Ces chiffres étaient très attendus, et viennent confirmer les inquiétudes qui montaient depuis plusieurs jours. L’Insee a publié ce mardi matin les chiffres définitifs du déficit public pour l’année 2023. Et comme redouté, celui-ci est “significativement” plus élevé que celui initialement prévu, des mots même du gouvernement ces dernières semaines, s’élevant à 5,6 % du PIB, contre 4,9 % dans toutes les prévisions jusqu’ici.

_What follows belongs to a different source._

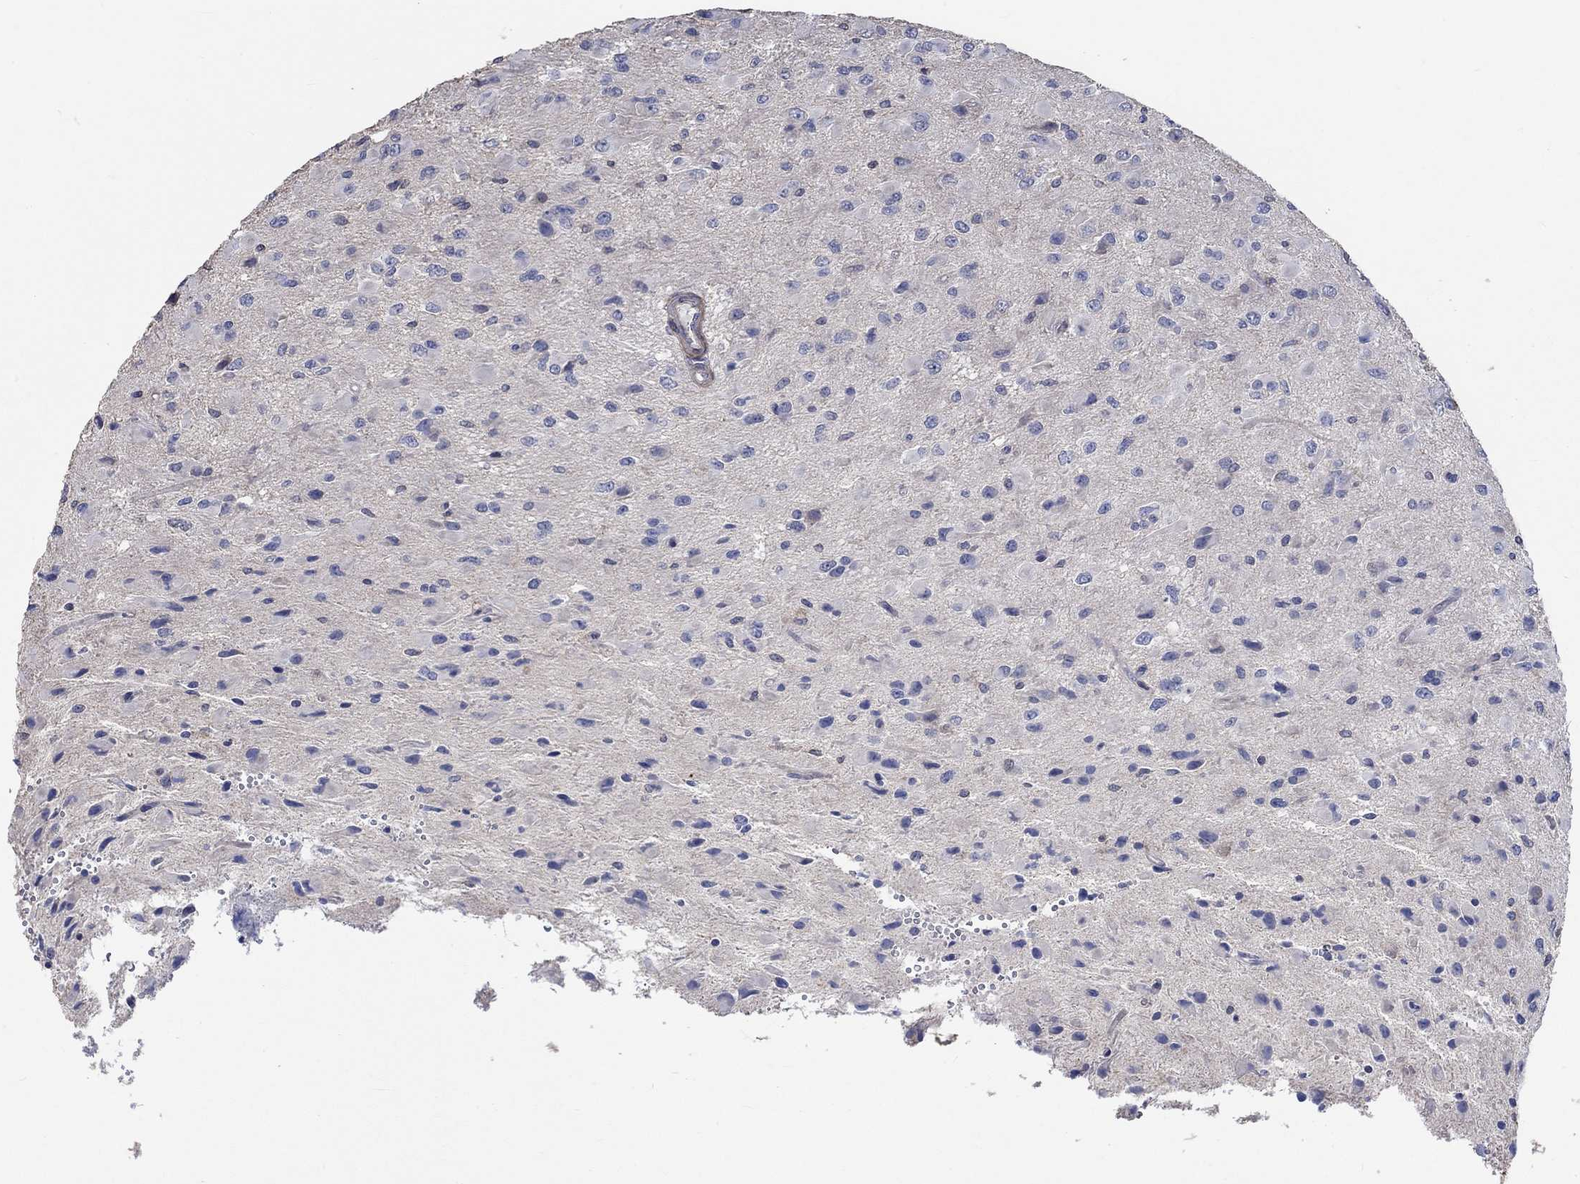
{"staining": {"intensity": "negative", "quantity": "none", "location": "none"}, "tissue": "glioma", "cell_type": "Tumor cells", "image_type": "cancer", "snomed": [{"axis": "morphology", "description": "Glioma, malignant, High grade"}, {"axis": "topography", "description": "Cerebral cortex"}], "caption": "Tumor cells are negative for brown protein staining in malignant glioma (high-grade). (DAB IHC visualized using brightfield microscopy, high magnification).", "gene": "TNFAIP8L3", "patient": {"sex": "male", "age": 35}}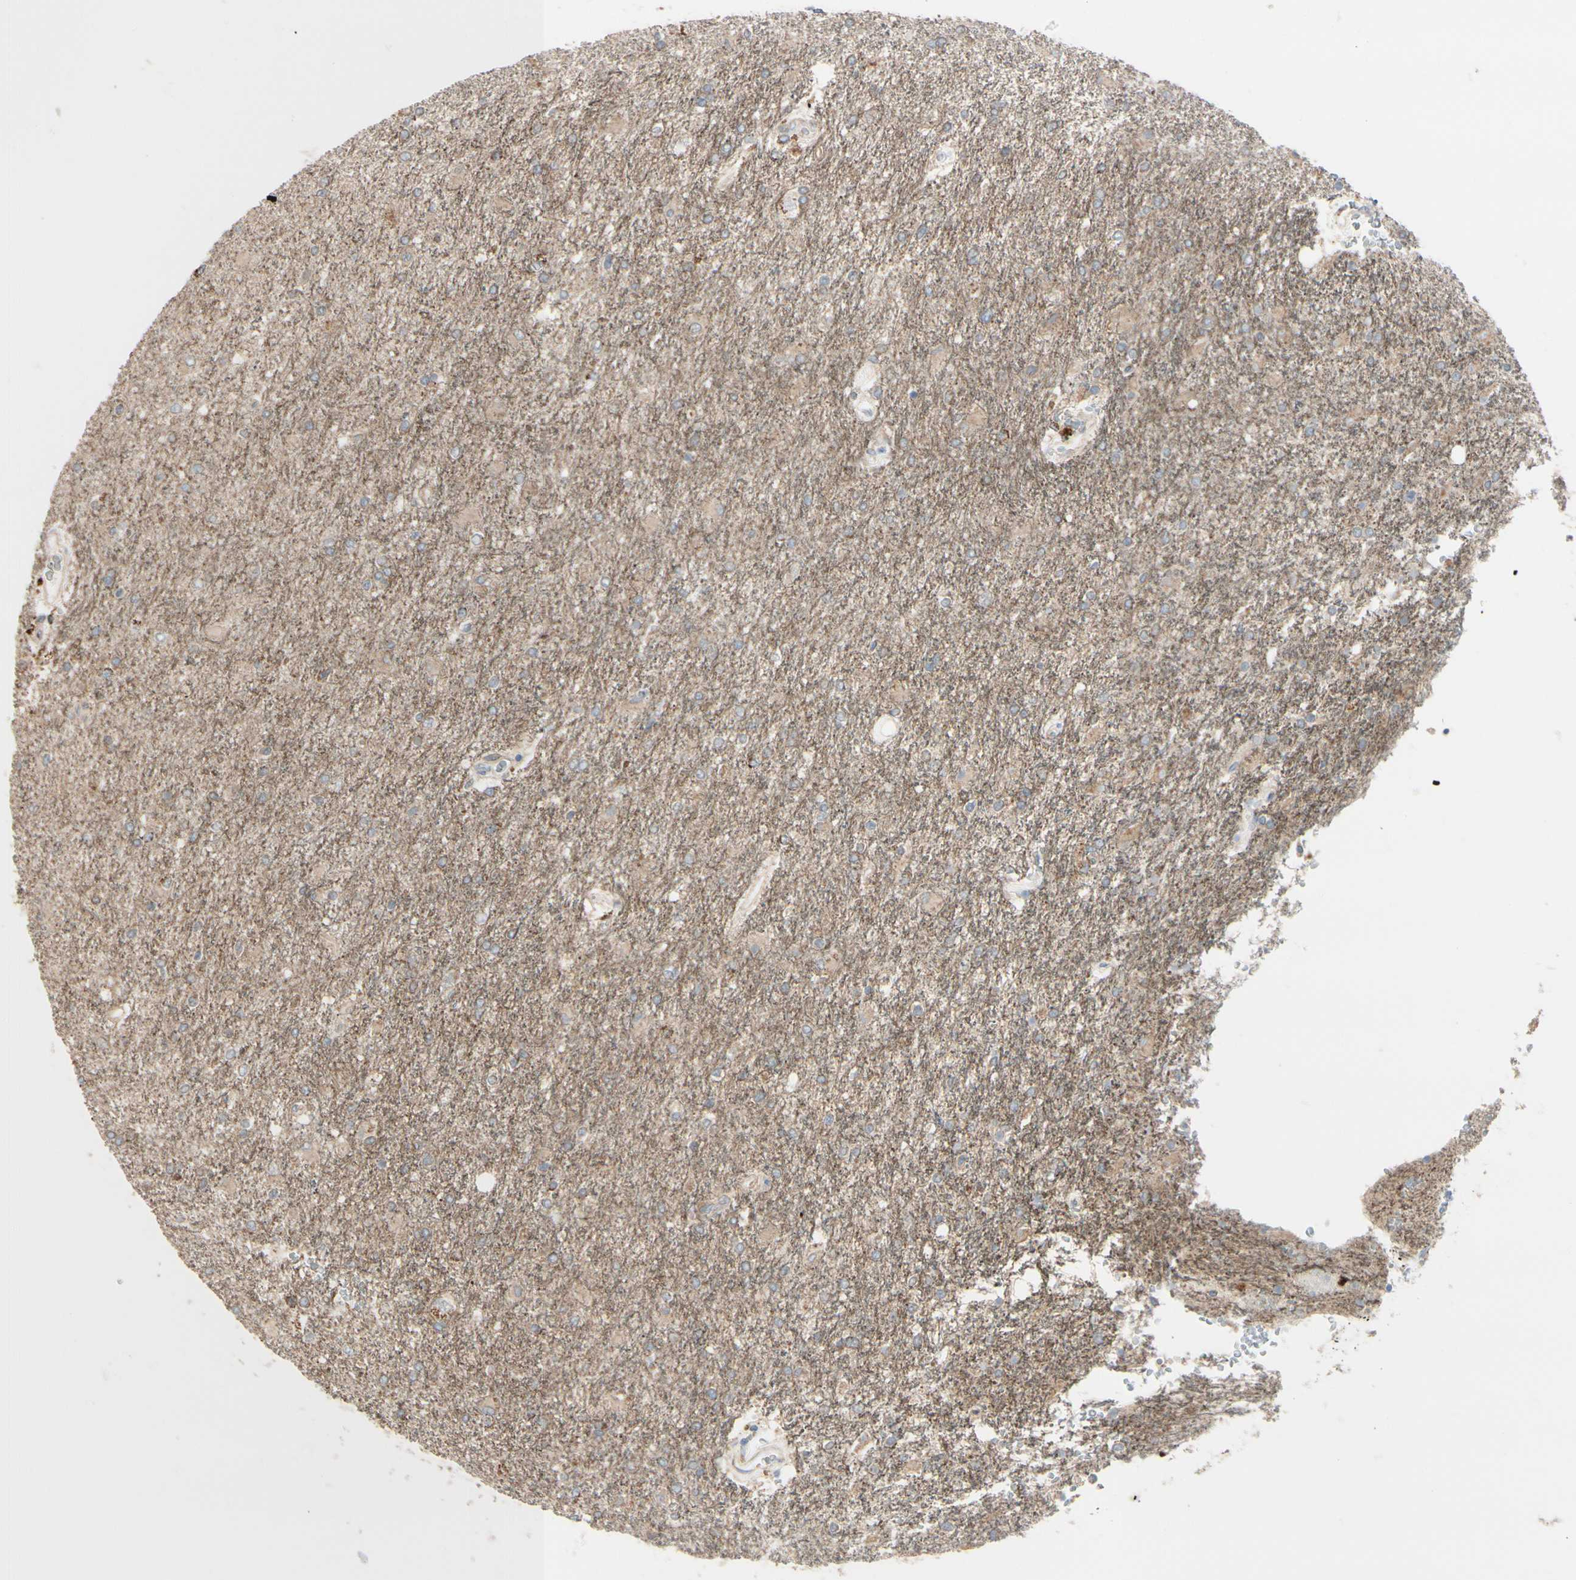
{"staining": {"intensity": "weak", "quantity": ">75%", "location": "cytoplasmic/membranous"}, "tissue": "glioma", "cell_type": "Tumor cells", "image_type": "cancer", "snomed": [{"axis": "morphology", "description": "Glioma, malignant, High grade"}, {"axis": "topography", "description": "Brain"}], "caption": "Malignant glioma (high-grade) stained with a brown dye exhibits weak cytoplasmic/membranous positive staining in approximately >75% of tumor cells.", "gene": "EPHA3", "patient": {"sex": "male", "age": 71}}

Ce chiffre est très légèrement inférieur à celui qu’avait révélé le rapporteur général de la commission des Finances du Sénat, Jean-François Husson, qui avait fait une visite surprise à Bercy jeudi dernier, usant du pouvoir de contrôle que lui octroie son poste et qui prévoyait un déficit à 5,6 % pour 2023. Il avait alors dénoncé la “gestion budgétaire calamiteuse” du gouvernement, lui reprochant d’être “incapable de suivre la trajectoire budgétaire qu’il a lui même fait adopter”. Il faut dire que ce niveau de déficit public place la France parmi les mauvais élèves de l’Union européenne, bien loin de pays comme le Portugal ou le Danemark, en excédent budgétaire, l’Allemagne, ou même l’Espagne.

Troisième pays le plus endetté de la zone euro, la France n’est pas le plus mauvais élève européen en matière de déficit public sur l’année 2023, avec l’Italie et ses 7,2 % faisant figure d’épouvantail. Mais cette nouvelle annonce reste une très mauvaise nouvelle pour Bercy. Notamment car elle éloigne toujours un peu plus la France de son objectif de repasser sous la barre des 3 % de déficit avant 2027, une ligne que le ministre de l’Economie Bruno Le Maire a promis vendredi dernier de tenir “coûte que coûte”.

“Ça va être très difficile à atteindre”, met en garde auprès de l’AFP l’économiste Mathieu Plane, car “la marche d’escalier pour revenir sous les 3 % sera d’autant plus haute” que le déficit 2023 sera élevé. C’était pourquoi le chiffre publié par l’Insee était tant attendu, car chaque décimale compte. “Pour faire simple, chaque 0,1 point” de PIB de déficit supplémentaire en 2023 “représente environ 3 milliards” d’euros manquant dans les caisses de l’Etat, explique l’économiste.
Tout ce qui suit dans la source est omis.